Volunteer community independence and associated free speech are generally thought to be a good thing for the purposes of governance, though not everyone agrees, or at least, by their actions support this philosophy when faced with "Public Relations non-positive" subjects.
Fae
Balázs Viczián, 14/07/2014 13:53:
Imo all of the below and about 70-80% of the topics previously brough up in this thread can be solved/actioned/discussed/amended/etc by the community
So you're confirming that they're on topic for the proposal :) which was «Perhaps it's time that we in the community create our own strategic plan and develop strategic options». Interestingly, no topic so far was mentioned by more than one person among those who replied so far. Such a list of topics would therefore result in everyone talking past each other. To avoid that, maybe topic proposals should be about generic issues and medium/long-term goals rather than about your pet peeve or pet proposal. As a reminder, thousands of such "atomic" items are already best collected on our wikis, for instance * https://strategy.wikimedia.org/wiki/Category:Proposals * https://meta.wikimedia.org/wiki/Category:Issues * https://meta.wikimedia.org/wiki/Category:Proposals where I encourage you to add stubs for each idea you have. The problem is always identifying a common ground where to actually meet and build a shared understanding of the way forward. (Or even just a self-consistent summary of all opinions.) Read https://strategy.wikimedia.org/wiki/Task_force subpages again, 5 years later, if you doubt.
Nemo
On Mon, Jul 14, 2014 at 3:25 AM, Pine W wiki.pine@gmail.com wrote:
Hi community members,
I'm wondering how many people might be interested in having an IRC meeting regarding the community's relationship to WMF and potentially developing our own strategic plan that would be independent of WMF. In the past few days I've heard some defense of WMF but mainly criticism and pessimism, especially people recalling past hurts and feeling powerless to negotiate with WMF. Perhaps it's time that we in the community create our own strategic plan and develop strategic options.
Please note that this would be a long-term planning meeting and we are not likely to make major decisions, but we would start brainstorming and laying some foundations.
Topics of possible discussion regarding our relationship with WMF:
- Strategic options, such as finding alternative organizations to WMF for
hosting Wikimedia sites or creating a new hosting organization that is aligned with community values.
- Activism at the Board and grassroots levels.
Topics of possible discussion regarding other strategic issues:
- Internal reform of the community, such as a fresh look at Wikimedia's
founding principles and the Five Pillars, including civility.
- What we can do as a community about our active editor statistics.
I expect this would be an interesting meeting if people are interested in participating, and I hope that we would brainstorm some ideas about how we want to move forward on all of these questions and others if we have time. If there are many participants, which would be *great*, then we may need additional meetings or to move the conversation on-wiki.

SET OF TASKS:
a. According to Nemo's reply in the mailing-list thread about a community strategic plan, what pattern shows up among the topics raised by the people who have replied so far?
b. Write the next few lines of the mailing-list thread about a community strategic plan, picking up right after its final sentence.

ENTRIES PROVIDED:
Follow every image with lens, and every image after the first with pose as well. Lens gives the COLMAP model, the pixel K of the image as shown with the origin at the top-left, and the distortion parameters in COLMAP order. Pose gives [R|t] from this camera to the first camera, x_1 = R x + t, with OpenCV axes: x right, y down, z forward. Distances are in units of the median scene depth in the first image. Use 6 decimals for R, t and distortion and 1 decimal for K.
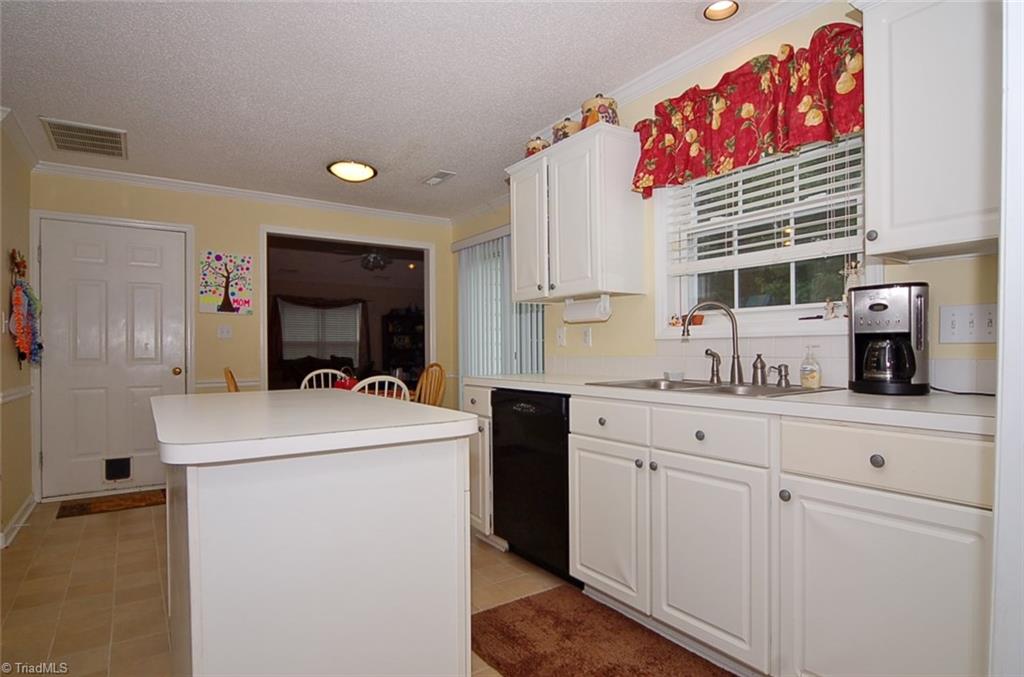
lens RADIAL K [[549.6, 0, 503.9], [0, 549.6, 348.3], [0, 0, 1]] dist [-0.011121, 0.001359]
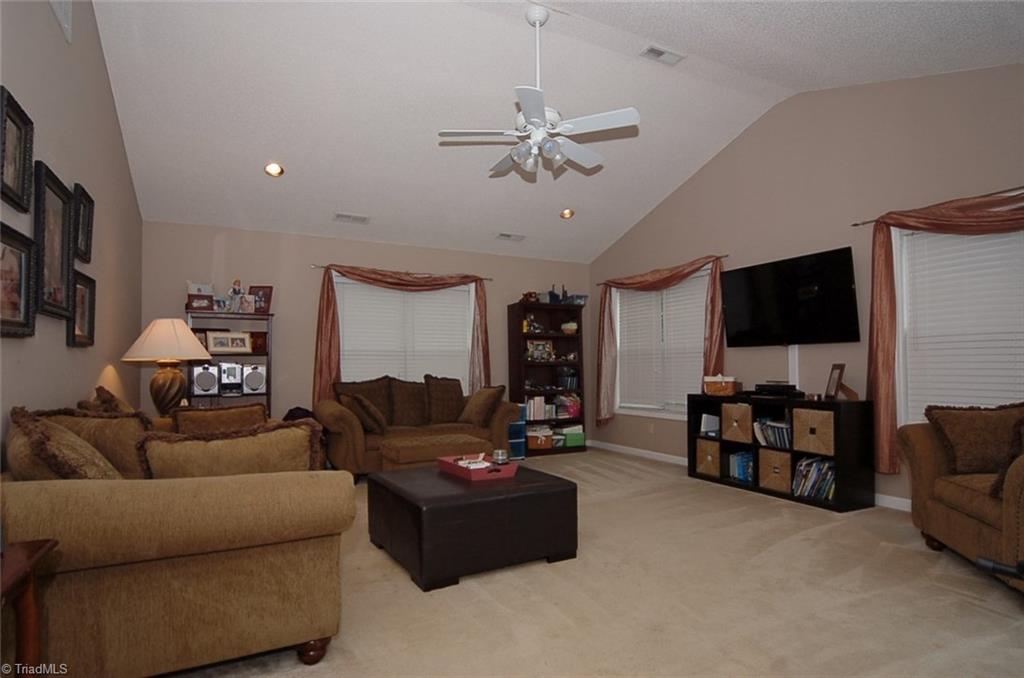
lens RADIAL K [[549.6, 0, 511.9], [0, 549.6, 344.9], [0, 0, 1]] dist [-0.011121, 0.001359]
pose [[0.995617, 0.001879, -0.093508, -0.423880], [-0.005338, 0.999310, -0.036751, 0.007920], [0.093375, 0.037089, 0.994940, 1.099940]]
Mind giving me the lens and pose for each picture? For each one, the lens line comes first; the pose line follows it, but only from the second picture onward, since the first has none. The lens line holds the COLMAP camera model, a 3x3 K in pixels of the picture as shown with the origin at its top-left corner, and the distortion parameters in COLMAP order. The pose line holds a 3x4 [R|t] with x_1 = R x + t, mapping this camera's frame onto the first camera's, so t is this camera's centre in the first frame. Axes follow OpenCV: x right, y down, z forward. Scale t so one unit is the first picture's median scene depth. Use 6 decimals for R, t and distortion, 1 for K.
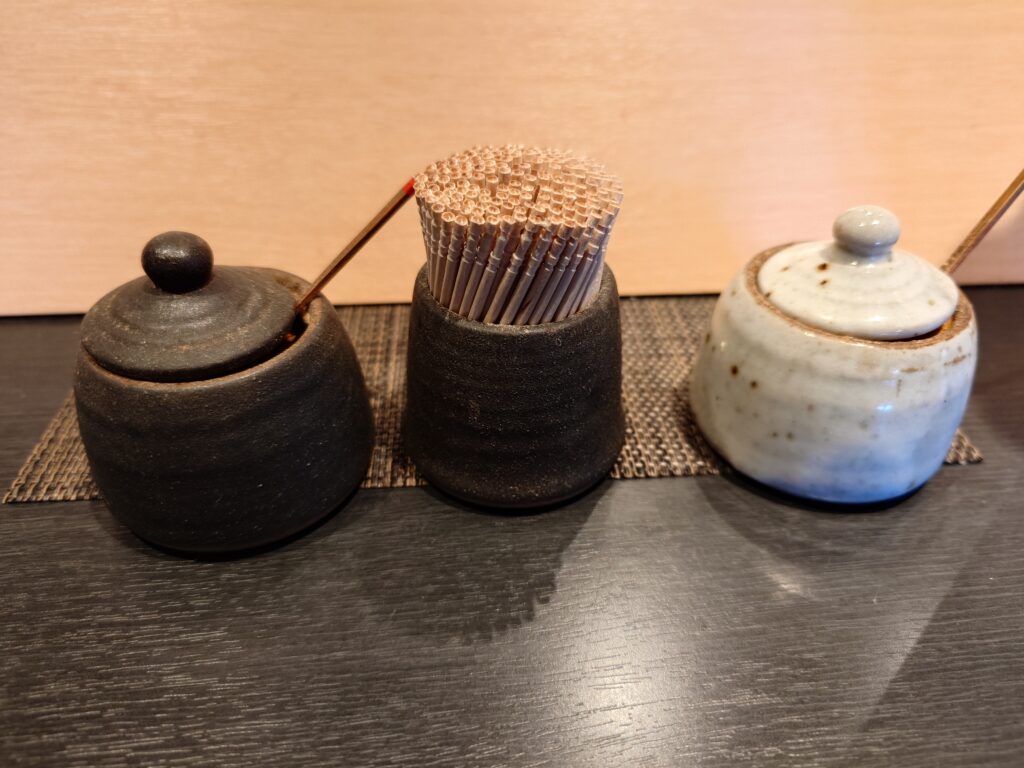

ANSWERS TO THE PROBLEMS:
a. No topic has been mentioned by more than one person.

b.
If you're interested, you can respond on list but feel free to respond to me off-list also. I'm just trying to get a sense of the interest level of the community. I hear a lot of people being upset but what I feel we need to know is how many people would be interested in creating a long-term strategic plan and brainstorming strategic options.
Thanks,
Pine
It seems like there are a number of more relevant strategic issues than who hosts the sites. I know that the "power struggle" between some people on the English Wikipedia and the WMF has captivated your attention for some time, but it is a minor issue compared to the other challenges the movement faces in achieving its mission.
Pine,
We need more of
- decentralized development so that people can write new gadgets and extensions easier like firefox jetpack for example.. Each project needs its own editing and feedback tools that it would happily design on wiki in collaborative fashion
- means to encourage more content work from community with less noise and drama
I could expect wmf to do the former but the latter is up to us all, you and me...
As people replied, & please mind that you do not know the situation in other projects and languages - proper feedback or outreach software is needed here and community can shape a spec at least, which the wmf can code or fund through its Ieg grants program. I am sure you could draft the idea and help it evolve, then apply for a grant and hire someone to do it.
The brainstorming might be too early, I am yet to see any proper analysis of what the users /really/ need or have trouble with (no, not learning the markup or getting articles or uploads in, unlike the current focuses). We need a lot more information/feedback here than a brainstorming session...
Gryllida.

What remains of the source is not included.